Oleh : Iis Safuroh, M.Pd.I*
Ada anak kelas 3 SD yang awalnya tidak suka menulis. Alasannya klasik, "Malas Bu, capek". Tiga bulan kemudian, tulisannya justru masuk ke dalam satu buku antologi bersama 20 teman lainnya. Apa yang berubah? Kami hanya membalik urutannya. Membaca 8 kali, menuliskannya 1 kali.
Sebagai mentor menulis buku di SD Islam Terpadu I Hartaco Makassar, saya menyaksikan sendiri bagaimana prinsip sederhana "Menulis = 8x Membaca" bisa menyalakan minat literasi anak usia 7-9 tahun.
Spektrum 4-9 Tahun Butuh Cara yang Berbeda
Anak usia dini hingga SD awal ada di satu spektrum literasi, tapi tidak bisa disamakan caranya. Anak TK B usia 5 tahun belajar huruf terbaik lewat pasir, lagu, dan tepuk tangan. Sementara anak kelas 3 usia 9 tahun sudah bisa menyusun cerita 3 paragraf.

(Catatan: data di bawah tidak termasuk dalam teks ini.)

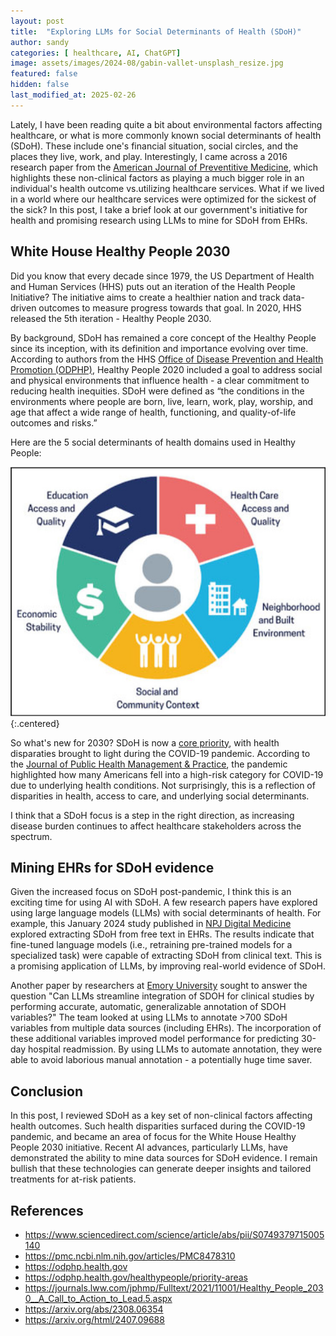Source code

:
 ```yaml
---
layout: post
title:  "Exploring LLMs for Social Determinants of Health (SDoH)"
author: sandy
categories: [ healthcare, AI, ChatGPT]
image: assets/images/2024-08/gabin-vallet-unsplash_resize.jpg
featured: false
hidden: false
last_modified_at: 2025-02-26
---
```


Lately, I have been reading quite a bit about environmental factors affecting healthcare, or what is more commonly known social determinants of health (SDoH).  These include one's financial situation, social circles, and the places they live, work, and play.  Interestingly, I came across a 2016 research paper from the [American Journal of Preventitive Medicine](https://www.sciencedirect.com/science/article/abs/pii/S0749379715005140), which highlights these non-clinical factors as playing a much bigger role in an individual's health outcome vs.utilizing healthcare services.  What if we lived in a world where our healthcare services were optimized for the sickest of the sick? In this post, I take a brief look at our government's initiative for health and promising research using LLMs to mine for SDoH from EHRs.

## White House Healthy People 2030
Did you know that every decade since 1979, the US Department of Health and Human Services (HHS) puts out an iteration of the Health People Initiative?  The initiative aims to create a healthier nation and track data-driven outcomes to measure progress towards that goal.  In 2020, HHS released the 5th iteration - Healthy People 2030.  

By background, SDoH has remained a core concept of the Healthy People since its inception, with its definition and importance evolving over time.  According to authors from the HHS [Office of Disease Prevention and Health Promotion (ODPHP)](https://pmc.ncbi.nlm.nih.gov/articles/PMC8478310), Healthy People 2020 included a goal to address social and physical environments that influence health - a clear commitment to reducing health inequities.  SDoH were defined as “the conditions in the environments where people are born, live, learn, work, play, worship, and age that affect a wide range of health, functioning, and quality-of-life outcomes and risks.”

Here are the 5 social determinants of health domains used in Healthy People:

![SDOH](/assets/images/2024-08/sdoh.png){:.centered}

So what's new for 2030?  SDoH is now a [core priority](https://odphp.health.gov/healthypeople/priority-areas), with health disparaties brought to light during the COVID-19 pandemic.  According to the [Journal of Public Health Management & Practice](https://journals.lww.com/jphmp/Fulltext/2021/11001/Healthy_People_2030__A_Call_to_Action_to_Lead.5.aspx), the pandemic highlighted how many Americans fell into a high-risk category for COVID-19 due to underlying health conditions.  Not surprisingly, this is a reflection of disparities in health, access to care, and underlying social determinants.  

I think that a SDoH focus is a step in the right direction, as increasing disease burden continues to affect healthcare stakeholders across the spectrum. 

## Mining EHRs for SDoH evidence
Given the increased focus on SDoH post-pandemic, I think this is an exciting time for using AI with SDoH.  A few research papers have explored using large language models (LLMs) with social determinants of health. For example, this January 2024 study published in [NPJ Digital Medicine](https://arxiv.org/abs/2308.06354) explored extracting SDoH from free text in EHRs.  The results indicate that fine-tuned language models (i.e., retraining pre-trained models for a specialized task) were capable of extracting SDoH from clinical text.  This is a promising application of LLMs, by improving real-world evidence of SDoH.

Another paper by researchers at [Emory University](https://arxiv.org/html/2407.09688) sought to answer the question "Can LLMs streamline integration of SDOH for clinical studies by performing accurate, automatic, generalizable annotation of SDOH variables?"  The team looked at using LLMs to annotate >700 SDoH variables from multiple data sources (including EHRs). The incorporation of these additional variables improved model performance for predicting 30-day hospital readmission.  By using LLMs to automate annotation, they were able to avoid laborious manual annotation - a potentially huge time saver.

## Conclusion
In this post, I reviewed SDoH as a key set of non-clinical factors affecting health outcomes.  Such health disparities surfaced during the COVID-19 pandemic, and became an area of focus for the White House Healthy People 2030 initiative.  Recent AI advances, particularly LLMs, have demonstrated the ability to mine data sources for SDoH evidence.  I remain bullish that these technologies can generate deeper insights and tailored treatments for at-risk patients.

## References
+ <https://www.sciencedirect.com/science/article/abs/pii/S0749379715005140>
+ <https://pmc.ncbi.nlm.nih.gov/articles/PMC8478310>
+ <https://odphp.health.gov>
+ <https://odphp.health.gov/healthypeople/priority-areas>
+ <https://journals.lww.com/jphmp/Fulltext/2021/11001/Healthy_People_2030__A_Call_to_Action_to_Lead.5.aspx>
+ <https://arxiv.org/abs/2308.06354>
+ <https://arxiv.org/html/2407.09688>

Inilah yang saya sebut metodik khusus. Kesalahan terbesar adalah memaksa anak TK duduk diam mengisi LKS seperti anak SD. Hasilnya? Anak trauma duluan sebelum bisa membaca. Kuncinya satu: buat huruf jadi teman main, bukan musuh di papan tulis.
Panca Cinta, Kompas agar Literasi Tidak Kosong
Di Hartaco kami memakai Kurikulum Berbasis Panca Cinta sebagai jiwa dari setiap kegiatan menulis. Ada 5 cinta: Cinta Tuhan, Cinta Diri, Cinta Keluarga, Cinta Sesama, dan Cinta Alam serta Bangsa.
Saat anak diminta menulis tentang "Air", kami tidak berhenti di ejaan A-I-R. Anak TK belajar bersyukur karena air minum adalah titipan Tuhan. Anak kelas 3 menulis esai "Mengapa Harus Hemat Air" untuk lomba sekolah. Literasi jadi punya arah. Anak tidak hanya melek huruf, tapi juga melek hati. Tanpa nilai, anak bisa jadi pandai membaca, tapi malas peduli.
Bukti dari Kelas, Kartu Jejak Kata dan Para Penulis Cilik
Lalu bagaimana membuktikan bahwa menulis memang lebih kuat dari membaca? Kami memakai alat sederhana. Kartu Jejak Kata. Aturannya mudah. Anak membaca 8 kartu bergambar, lalu menulis 1 kalimat dari kartu pilihannya.
Pengalaman ini kami bawa saat mendampingi 21 penulis cilik SD I Hartaco menerbitkan buku antologi cerpen. Awalnya mereka takut. "Saya tidak bisa nulis, Bu". Kami mulai dari 8 kartu tentang "Keluargaku". Setelah membaca 8 kartu, mereka hanya diminta menulis 1 kalimat tentang Ibu atau Ayah atau pengalaman indahnya yang dekat dengan kegiatan sehari-hari mereka Dari 1 kalimat itu, lahirlah 1 paragraf. Dari 1 paragraf, lahirlah 1 cerita utuh.
Tiga bulan kemudian, 21 anak itu memegang karyanya sendiri. Mereka belajar menulis secara online. Tentu dukungan orang tua pada spektrum anak usia SD menjadi peranan penting juga. Saat itu saya paham, anak tidak perlu disuruh menulis 10 halaman. Anak hanya harus dimotivasi merasakan bahwa 1 tulisan tangannya lebih kuat setara dengan mereka membaca dan menghafal sebagai landasan teori menulis.
Semangat anak-anak Hartaco Indah dari Makassar menunjukkan harapan. Tantangan literasi bukan pada kurangnya buku, tapi pada cara kita mengantar anak ke buku itu.
Dengan metodik yang ramah anak, nilai Panca Cinta sebagai kompas, dan bukti nyata dari para penulis cilik, kita bisa. Karena sebuah bangsa besar lahir dari anak-anak yang berani menuliskan ceritanya sendiri.
Cianjur, 7 Juli 2026
*Penulis sudah menerbitkan 17 buku solo dan 45 antologi. Mentor Menulis Buku Anak dan Praktisi RA dan PAUD di Cianjur. Pernah mendampingi MTs Tanwiriyyah membuat karya buku antologi dan SD I Hartaco Indah Makassar menerbitkan buku antologi cerpen karya siswa.
*Juara 1 Karya Tulis Nyata Kab.Cianjur Meraih PGM Indonesia Award Cianjur 2025.